The City moved for summary judgment and requested dismissal of OHE on

the ground that Wiechman incorrectly named OHE as the respondent.2 Wiechman

opposed summary judgment, arguing that he properly filed a timely petition for

judicial review wherein OHE is a necessary respondent in an action under the APA.

In reply, the City argued that Wiechman’s petition was untimely and there is no

genuine issue of material fact regarding OHE’s improper inclusion as a party. Prior

2 Although the City failed to contemporaneously file four exhibits referenced

in its motion for summary judgment, it filed them three days before the summary judgment hearing.

4 No. 87896-4-I/5

to the summary judgment hearing, Wiechman filed two additional motions alleging

procedural irregularities that the court did not consider.
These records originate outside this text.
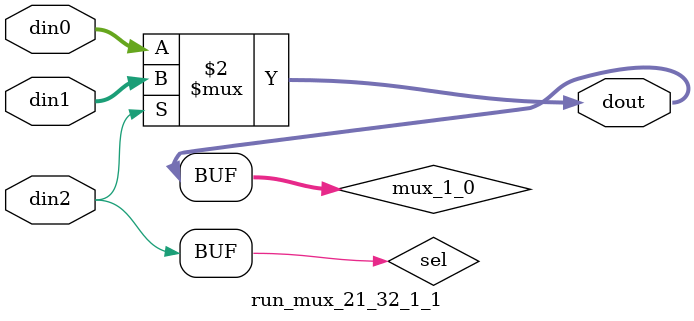
<source format=v>

`timescale 1ns/1ps

module run_mux_21_32_1_1 #(
parameter
    ID                = 0,
    NUM_STAGE         = 1,
    din0_WIDTH       = 32,
    din1_WIDTH       = 32,
    din2_WIDTH         = 32,
    dout_WIDTH            = 32
)(
    input  [31 : 0]     din0,
    input  [31 : 0]     din1,
    input  [0 : 0]    din2,
    output [31 : 0]   dout);

// puts internal signals
wire [0 : 0]     sel;
// level 1 signals
wire [31 : 0]         mux_1_0;

assign sel = din2;

// Generate level 1 logic
assign mux_1_0 = (sel[0] == 0)? din0 : din1;

// output logic
assign dout = mux_1_0;

endmodule

</source>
Following a hearing on February 14, 2025, the trial court granted summary

judgment in favor of the City and dismissed Wiechman’s petition:

It’s an improper case—procedurally improper from the get-go.

Had Mr. Wiechman—and I think he did—intend[ed] to file a petition for review, he needed to name the other party, which is the landlord. He did not do so. The landlord is not before the court.

The hearing examiner, a tribunal, is not an appropriate party in a petition for review of an inferior tribunal’s order.

So I am granting the hearing examiner’s motion to dismiss, and the hearing examiner is the only party. So dismissal of the claims against the hearing examiner closes this case.